══ Data extracts ══
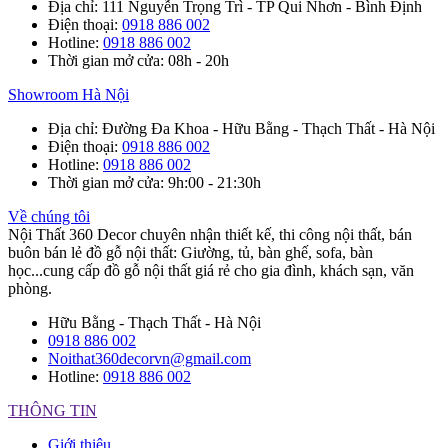
Địa chỉ
: 111 Nguyễn Trọng Trì - TP Qui Nhơn - Bình Định
Điện thoại
:
0918 886 002
Hotline
:
0918 886 002
Thời gian mở cửa
: 08h - 20h
Showroom Hà Nội
Địa chỉ
: Đường Đa Khoa - Hữu Bằng - Thạch Thất - Hà Nội
Điện thoại
:
0918 886 002
Hotline
:
0918 886 002
Thời gian mở cửa
: 9h:00 - 21:30h
Về chúng tôi
Nội Thất 360 Decor chuyên nhận thiết kế, thi công nội thất, bán
buôn bán lẻ đồ gỗ nội thất: Giường, tủ, bàn ghế, sofa, bàn
học...cung cấp đồ gỗ nội thất giá rẻ cho gia đình, khách sạn, văn
phòng.
Hữu Bằng - Thạch Thất - Hà Nội
0918 886 002
Noithat360decorvn@gmail.com
Hotline:
0918 886 002
THÔNG TIN
Giới thiệu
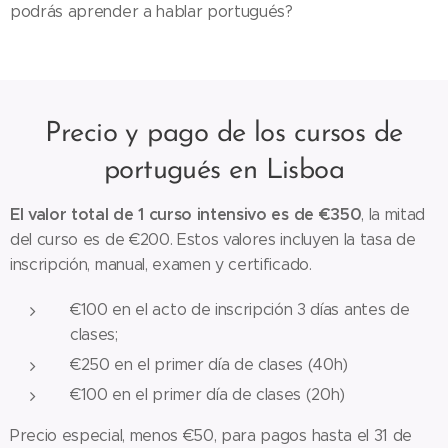
podrás aprender a hablar portugués?
Precio y pago de los cursos de
portugués en Lisboa
El valor total de 1 curso intensivo es de €350
, la mitad
del curso es de €200. Estos valores incluyen la tasa de
inscripción, manual, examen y certificado.
€100 en el acto de inscripción 3 días antes de
clases;
€250 en el primer día de clases (40h)
€100 en el primer día de clases (20h)
Precio especial, menos €50, para pagos hasta el 31 de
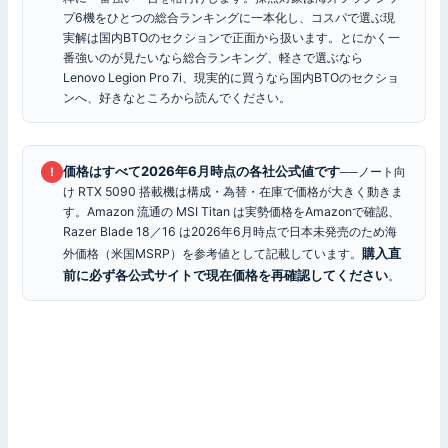
プ6機をひとつの総合ランキングに一本化し、コスパで選ぶ現
実解は国内BTOのセクションで正面から扱います。とにかく一
番強いのが見たいなら総合ランキング、軽さで選ぶなら
Lenovo Legion Pro 7i、現実的に買うなら国内BTOのセクショ
ンへ、好きなところから読んでください。
価格はすべて2026年6月時点の各社公式値です
──ノート向
!
け RTX 5090 搭載機は構成・為替・在庫で価格が大きく動きま
す。Amazon 流通の MSI Titan は実勢価格をAmazonで確認、
Razer Blade 18／16 は2026年6月時点で日本未発売のため海
購入直
外価格（米国MSRP）を参考値として記載しています。
前に必ず各公式サイトで現在価格を再確認してください
。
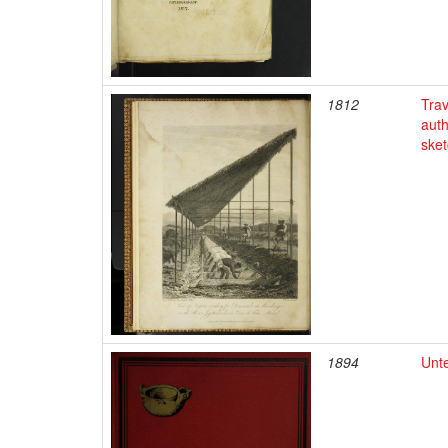
1812
Trav
auth
sket
1894
Unte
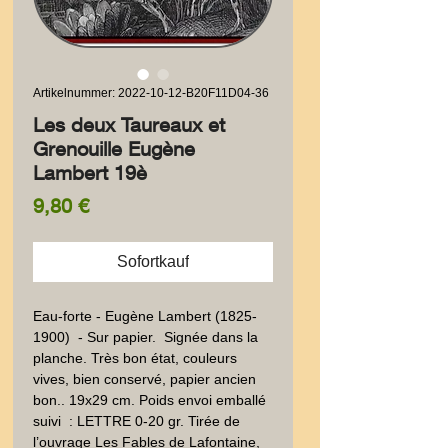
Artikelnummer: 2022-10-12-B20F11D04-36
Les deux Taureaux et
Grenouille Eugène
Lambert 19è
Preis
9,80 €
Sofortkauf
Eau-forte - Eugène Lambert (1825- 
1900)  - Sur papier.  Signée dans la 
planche. Très bon état, couleurs 
vives, bien conservé, papier ancien 
bon.. 19x29 cm. Poids envoi emballé 
suivi  : LETTRE 0-20 gr. Tirée de 
l’ouvrage Les Fables de Lafontaine, 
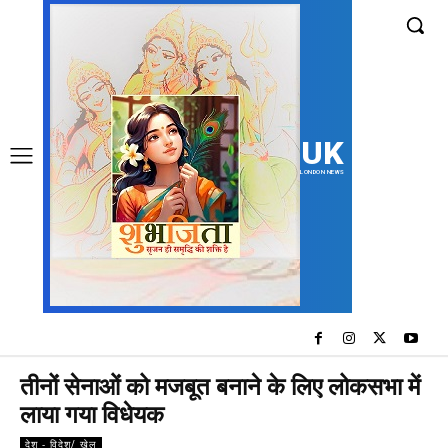
UK
LONDON NEWS
तीनों सेनाओं को मजबूत बनाने के लिए लोकसभा में
लाया गया विधेयक
देश - विदेश/ खेल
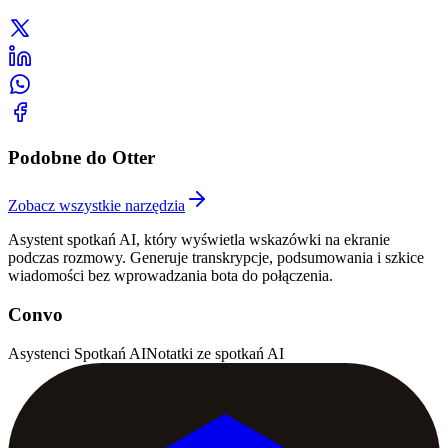
Podobne do Otter
Zobacz wszystkie narzędzia
Asystent spotkań AI, który wyświetla wskazówki na ekranie
podczas rozmowy. Generuje transkrypcje, podsumowania i szkice
wiadomości bez wprowadzania bota do połączenia.
Convo
Asystenci Spotkań AI
Notatki ze spotkań AI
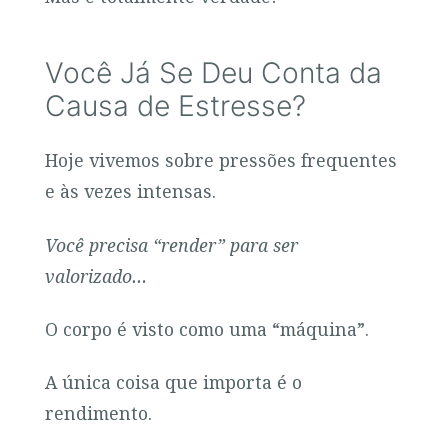
Você Já Se Deu Conta da
Causa de Estresse?
Hoje vivemos sobre pressões frequentes
e às vezes intensas.
Você precisa “render” para ser
valorizado…
O corpo é visto como uma “máquina”.
A única coisa que importa é o
rendimento.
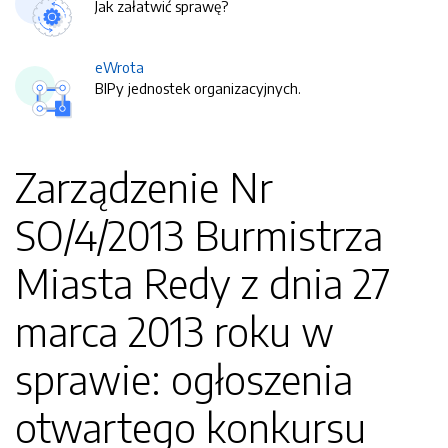
Jak załatwić sprawę?
eWrota
BIPy jednostek organizacyjnych.
Zarządzenie Nr
SO/4/2013 Burmistrza
Miasta Redy z dnia 27
marca 2013 roku w
sprawie: ogłoszenia
otwartego konkursu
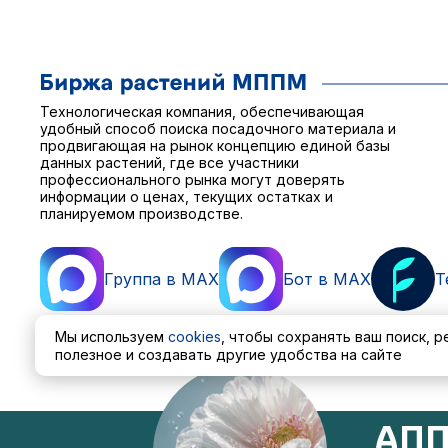
Технологическая компания, обеспечивающая
удобный способ поиска посадочного материала и
продвигающая на рынок концепцию единой базы
данных растений, где все участники
профессионального рынка могут доверять
информации о ценах, текущих остатках и
планируемом производстве.
Группа в MAX
Бот в MAX
T
Мы используем
cookies
, чтобы сохранять ваш поиск, 
полезное и создавать другие удобства на сайте
Пользовательское соглашение
Политика обработ
АПП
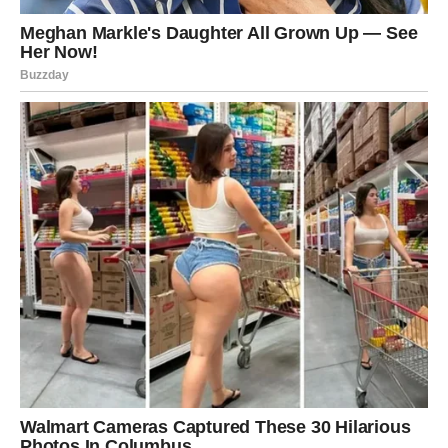
Može biti povezana s poslom, finansijama ili privatnim
životom, a donijeće vam osjećaj sigurnosti i potvrditi da
ste izabrali pravi put.
Ta vijest donijeće vam dodatni mir i novu motivaciju.
Sreća će vas pratiti u važnim
trenucima
U narednim sedmicama imaćete mnogo razloga za
zadovoljstvo.
Poslovni uspjesi, stabilnije finansije i više mira u
privatnom životu učiniće da se osjećate ispunjeno i
sigurnije nego ranije. Ljudi kojima vjerujete biće uz vas, a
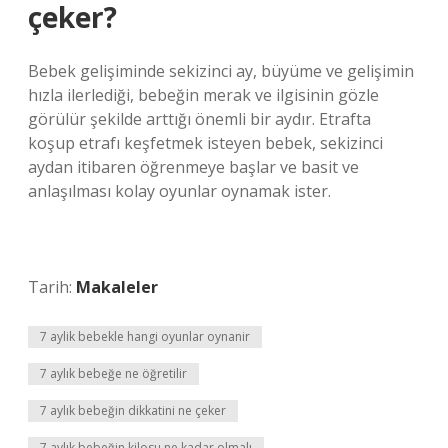
çeker?
Bebek gelişiminde sekizinci ay, büyüme ve gelişimin
hızla ilerlediği, bebeğin merak ve ilgisinin gözle
görülür şekilde arttığı önemli bir aydır. Etrafta
koşup etrafı keşfetmek isteyen bebek, sekizinci
aydan itibaren öğrenmeye başlar ve basit ve
anlaşılması kolay oyunlar oynamak ister.
Tarih:
Makaleler
7 aylik bebekle hangi oyunlar oynanir
7 aylık bebeğe ne öğretilir
7 aylık bebeğin dikkatini ne çeker
7 aylık bebeğin kilosu ne kadar olmalı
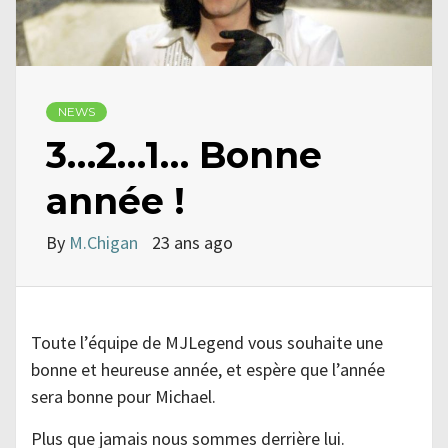
NEWS
3…2…1… Bonne
année !
By
M.Chigan
23 ans ago
Toute l’équipe de MJLegend vous souhaite une
bonne et heureuse année, et espère que l’année
sera bonne pour Michael.
Plus que jamais nous sommes derrière lui.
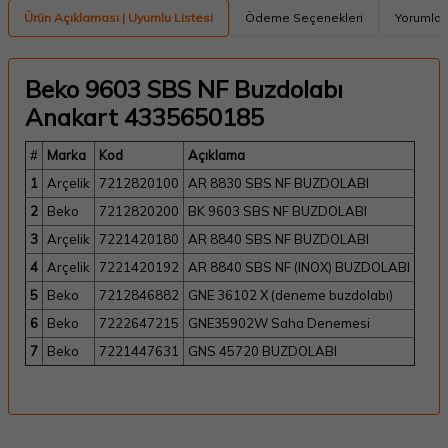
Ürün Açıklaması | Uyumlu Listesi
Ödeme Seçenekleri
Yorumlar
Beko 9603 SBS NF Buzdolabı
Anakart 4335650185
#
Marka
Kod
Açıklama
1
Arçelik
7212820100
AR 8830 SBS NF BUZDOLABI
2
Beko
7212820200
BK 9603 SBS NF BUZDOLABI
3
Arçelik
7221420180
AR 8840 SBS NF BUZDOLABI
4
Arçelik
7221420192
AR 8840 SBS NF (INOX) BUZDOLABI
5
Beko
7212846882
GNE 36102 X (deneme buzdolabı)
6
Beko
7222647215
GNE35902W Saha Denemesi
7
Beko
7221447631
GNS 45720 BUZDOLABI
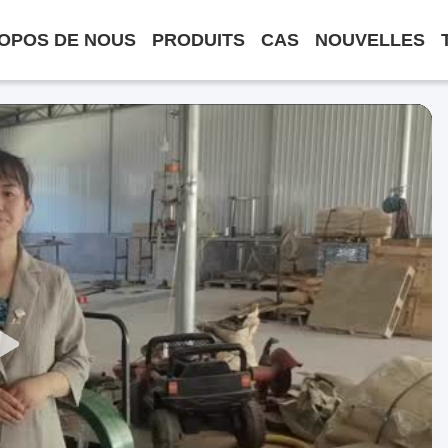
OPOS DE NOUS
PRODUITS
CAS
NOUVELLES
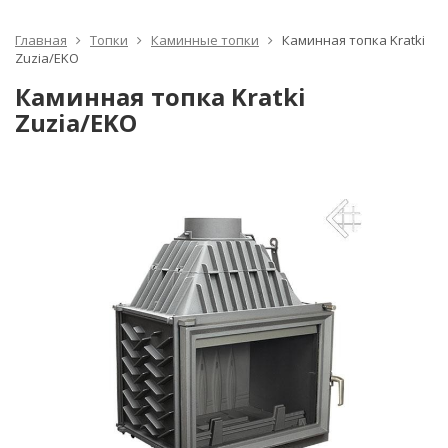
Главная
Топки
Каминные топки
Каминная топка Kratki
Zuzia/EKO
Каминная топка Kratki
Zuzia/EKO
═══
### Requirement
Present the data from its beginning up to and including the line containing "Notatki ze spotkań AI" as a Markdown table with the columns "No." and "Text", numbering each line and omitting blank lines. Leave the pictures out of the table.

### Output for this exercise
| No. | Text |
|---|---|
| 1 | Địa chỉ |
| 2 | : 111 Nguyễn Trọng Trì - TP Qui Nhơn - Bình Định |
| 3 | Điện thoại |
| 4 | : |
| 5 | 0918 886 002 |
| 6 | Hotline |
| 7 | : |
| 8 | 0918 886 002 |
| 9 | Thời gian mở cửa |
| 10 | : 08h - 20h |
| 11 | Showroom Hà Nội |
| 12 | Địa chỉ |
| 13 | : Đường Đa Khoa - Hữu Bằng - Thạch Thất - Hà Nội |
| 14 | Điện thoại |
| 15 | : |
| 16 | 0918 886 002 |
| 17 | Hotline |
| 18 | : |
| 19 | 0918 886 002 |
| 20 | Thời gian mở cửa |
| 21 | : 9h:00 - 21:30h |
| 22 | Về chúng tôi |
| 23 | Nội Thất 360 Decor chuyên nhận thiết kế, thi công nội thất, bán |
| 24 | buôn bán lẻ đồ gỗ nội thất: Giường, tủ, bàn ghế, sofa, bàn |
| 25 | học...cung cấp đồ gỗ nội thất giá rẻ cho gia đình, khách sạn, văn |
| 26 | phòng. |
| 27 | Hữu Bằng - Thạch Thất - Hà Nội |
| 28 | 0918 886 002 |
| 29 | Noithat360decorvn@gmail.com |
| 30 | Hotline: |
| 31 | 0918 886 002 |
| 32 | THÔNG TIN |
| 33 | Giới thiệu |
| 34 | podrás aprender a hablar portugués? |
| 35 | Precio y pago de los cursos de |
| 36 | portugués en Lisboa |
| 37 | El valor total de 1 curso intensivo es de €350 |
| 38 | , la mitad |
| 39 | del curso es de €200. Estos valores incluyen la tasa de |
| 40 | inscripción, manual, examen y certificado. |
| 41 | €100 en el acto de inscripción 3 días antes de |
| 42 | clases; |
| 43 | €250 en el primer día de clases (40h) |
| 44 | €100 en el primer día de clases (20h) |
| 45 | Precio especial, menos €50, para pagos hasta el 31 de |
| 46 | プ6機をひとつの総合ランキングに一本化し、コスパで選ぶ現 |
| 47 | 実解は国内BTOのセクションで正面から扱います。とにかく一 |
| 48 | 番強いのが見たいなら総合ランキング、軽さで選ぶなら |
| 49 | Lenovo Legion Pro 7i、現実的に買うなら国内BTOのセクショ |
| 50 | ンへ、好きなところから読んでください。 |
| 51 | 価格はすべて2026年6月時点の各社公式値です |
| 52 | ──ノート向 |
| 53 | ! |
| 54 | け RTX 5090 搭載機は構成・為替・在庫で価格が大きく動きま |
| 55 | す。Amazon 流通の MSI Titan は実勢価格をAmazonで確認、 |
| 56 | Razer Blade 18／16 は2026年6月時点で日本未発売のため海 |
| 57 | 購入直 |
| 58 | 外価格（米国MSRP）を参考値として記載しています。 |
| 59 | 前に必ず各公式サイトで現在価格を再確認してください |
| 60 | 。 |
| 61 | 1812 |
| 62 | Trav |
| 63 | auth |
| 64 | sket |
| 65 | 1894 |
| 66 | Unte |
| 67 | Artikelnummer: 2022-10-12-B20F11D04-36 |
| 68 | Les deux Taureaux et |
| 69 | Grenouille Eugène |
| 70 | Lambert 19è |
| 71 | Preis |
| 72 | 9,80 € |
| 73 | Sofortkauf |
| 74 | Eau-forte - Eugène Lambert (1825-  |
| 75 | 1900)  - Sur papier.  Signée dans la  |
| 76 | planche. Très bon état, couleurs  |
| 77 | vives, bien conservé, papier ancien  |
| 78 | bon.. 19x29 cm. Poids envoi emballé  |
| 79 | suivi  : LETTRE 0-20 gr. Tirée de  |
| 80 | l’ouvrage Les Fables de Lafontaine,  |
| 81 | UK |
| 82 | LONDON NEWS |
| 83 | तीनों सेनाओं को मजबूत बनाने के लिए लोकसभा में |
| 84 | लाया गया विधेयक |
| 85 | देश - विदेश/ खेल |
| 86 | Podobne do Otter |
| 87 | Zobacz wszystkie narzędzia |
| 88 | Asystent spotkań AI, który wyświetla wskazówki na ekranie |
| 89 | podczas rozmowy. Generuje transkrypcje, podsumowania i szkice |
| 90 | wiadomości bez wprowadzania bota do połączenia. |
| 91 | Convo |
| 92 | Asystenci Spotkań AI |
| 93 | Notatki ze spotkań AI |